If you wonder why high-end speakers, amplifiers, microphones, headphones, cables, and pretty much all things audiophile are so expensive, you’re not alone. In this article, we’ll clear some things out regarding our beloved audio products’ prices.
The reason why audiophile pieces of equipment are costly is because of:
- Expensive Components
- Luxury Products
- Low Volume Products
The reason is not limited to these topics, but these five motives prominently direct the gear’s price. High-end audiophile products are generally reliable, and there are satisfactory reasons behind their values.
A high-quality audio component is an investment similar to a car; it features many engineering choices and solutions, and manufacturers build them to last many years.
To understand what grades audiophile equipment, one must know the processes that went into the manufacturing stage. It’s common to observe many unique materials and minimalistic methods in these audio devices’ electrical and conduct circuitry.
One of which is the valuable materials. Audiophiles can see this in cables; for example, when looking at Shunyata’s Sigma wires, the crystallizing process of copper to obtain a pure material is a factor that impacts the final price. This technique is a high-grade development of a Chiba Institute Of Technology professor, which adds to the product’s cost.
There are components within the gear circuitry that uses high-cost materials. Amplifiers do not underestimate the prices of aluminum and ferrite cores. These are essential features for magnetic field distribution and shielding, which are indispensable to the audio industry.
You are not only paying for these valuable materials but also for the research and development time to make them ideal. Mentioning Shunyata wires again, their analog interconnects cables feature six exclusive development processes, while their speaker cables have five intricate technologies.
To illustrate the meticulous work that goes into Shunyata cables, let’s explore one of the six technologies they use in their analog interconnects.
- Kinetic Phase Inversion Process: A product of Caelin Gabriel’s research, this process treats effects such as burn-in, wire directionality, and cryogenic treatment. With his study, a partially addressed core principle by burn-in and cryogenics got into the spotlight. This discovery led to creating a processing technique and machine that eliminated burn-in and cryogenic treatment requirements.
Most high-end audio circuitry features highly pure copper, silver, and even fluorocarbon dielectrics, an intricate chemical compound.
When looking at speakers reaching twenty thousand dollars in price, many things are going under the table for it to be that expensive. It may feature three-thousand dollars drivers, capacitors that cost eight hundred dollars apiece, furniture grade enclosures reaching seven thousand dollars. After doing the math of the specifics that go inside the product, things typically add up.

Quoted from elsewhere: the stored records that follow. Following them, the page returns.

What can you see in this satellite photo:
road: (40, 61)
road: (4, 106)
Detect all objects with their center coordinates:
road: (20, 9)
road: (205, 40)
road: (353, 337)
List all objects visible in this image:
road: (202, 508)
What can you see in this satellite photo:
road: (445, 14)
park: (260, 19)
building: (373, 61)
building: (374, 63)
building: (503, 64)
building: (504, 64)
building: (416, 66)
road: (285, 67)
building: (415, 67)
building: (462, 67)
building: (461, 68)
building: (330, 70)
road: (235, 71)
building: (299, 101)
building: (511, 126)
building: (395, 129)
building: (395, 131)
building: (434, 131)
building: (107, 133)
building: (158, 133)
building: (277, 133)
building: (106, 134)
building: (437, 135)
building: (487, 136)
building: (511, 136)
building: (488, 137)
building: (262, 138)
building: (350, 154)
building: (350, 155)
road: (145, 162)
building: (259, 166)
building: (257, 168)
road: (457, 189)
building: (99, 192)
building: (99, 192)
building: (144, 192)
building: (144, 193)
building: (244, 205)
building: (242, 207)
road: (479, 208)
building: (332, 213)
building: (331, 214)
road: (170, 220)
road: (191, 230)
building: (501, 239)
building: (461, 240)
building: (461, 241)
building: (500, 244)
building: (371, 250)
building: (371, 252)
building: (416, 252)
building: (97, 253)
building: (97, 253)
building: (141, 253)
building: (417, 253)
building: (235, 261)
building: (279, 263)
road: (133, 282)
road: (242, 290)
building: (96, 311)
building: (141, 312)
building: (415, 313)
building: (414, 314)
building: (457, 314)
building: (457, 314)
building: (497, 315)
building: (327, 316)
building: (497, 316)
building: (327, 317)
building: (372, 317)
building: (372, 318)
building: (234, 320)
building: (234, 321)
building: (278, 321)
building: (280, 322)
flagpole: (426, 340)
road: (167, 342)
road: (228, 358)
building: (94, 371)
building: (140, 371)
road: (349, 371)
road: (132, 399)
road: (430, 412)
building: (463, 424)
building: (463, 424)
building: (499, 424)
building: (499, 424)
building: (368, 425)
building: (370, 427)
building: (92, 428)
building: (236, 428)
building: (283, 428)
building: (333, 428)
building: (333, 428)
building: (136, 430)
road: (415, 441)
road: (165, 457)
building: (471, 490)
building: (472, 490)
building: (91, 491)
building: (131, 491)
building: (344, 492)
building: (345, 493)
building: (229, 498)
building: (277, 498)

Audiophile stuff is frequently a luxurious investment. As already seen in this article, investing in audio gear has similarities with looking for cars. As with the car market, there are purchases made in the audio industry which prioritizes aesthetics and luxury.
Some brands are considerably expensive for their prominent presence in the field. In the audio industry, these types of brands offer high-quality sound circuitry and fantastic aesthetics. Their products may not be superior to other on-budget versions of the same equipment in quality and craftsmanship.
A lot of expensive high-end gear includes custom-built cases, chassis, and electronic components. The hype from their pleasant-looking and exclusive equipment allows for prominent prices.
For example, some CD players might reach the exorbitant price of a hundred and fifty thousand dollars. This price for a CD player is impossible to justify; the product certainly is designed as a luxurious display for elegant customers.
Audio enthusiasts treat themselves to some of the most well-crafted products there are. The manufacturers that provide the audiophile market often make products last as long as possible, not focusing on ripping off customers with imperfect devices.
The high cost of constructing these gear makes them optimal for audio delivery. Ideally, you could listen to music on thirty-bucks Bluetooth speakers, but they’re not capable of reproducing correctly as audiophile hardware.
Think of audiophile equipment like musical instruments, not electronic devices. A well-built musical instrument holds its value independently of its age. Most valuable audiophile products are handmade, which adds to the final bill. Re-selling a cheap amazon speaker is scaringly different from reselling an audiophile speaker.
Think about cellphones and television. The cost of a top-of-the-game tv twenty years ago was pretty high, and today, this same tv is probably inoperative. An audio gear that an audiophile bought twenty years ago is probably still kicking it to this day. High-value audio equipment lasts as long as you need when you treat them right.
Imagine if a company spent ten thousand dollars in the research and craftsmanship of a high-end speaker. If they produce ten thousand copies of the speaker, they need to sell each at one dollar to cover the overall cost.
The example above is simply illustrative. But following the same line of logic, if that company decides to make only two copies of their speaker, each would cost five thousand dollars to cover the initial investment.
The low volume of products typically happens in the audio industry, which significantly impacts the final bill.
The low volume manufacturers stick to when producing equipment is for the high cost of materials, the handmade nature of the gear, and the research involving it. The result is typically higher quality. When monitoring and spending more time crafting fewer pieces of equipment, the overall quality improves.
Mass-produced hardware commonly lasts shorter than expensive audiophile gear. The durability, quality, and assistance are prominently different in both extremes of volume production.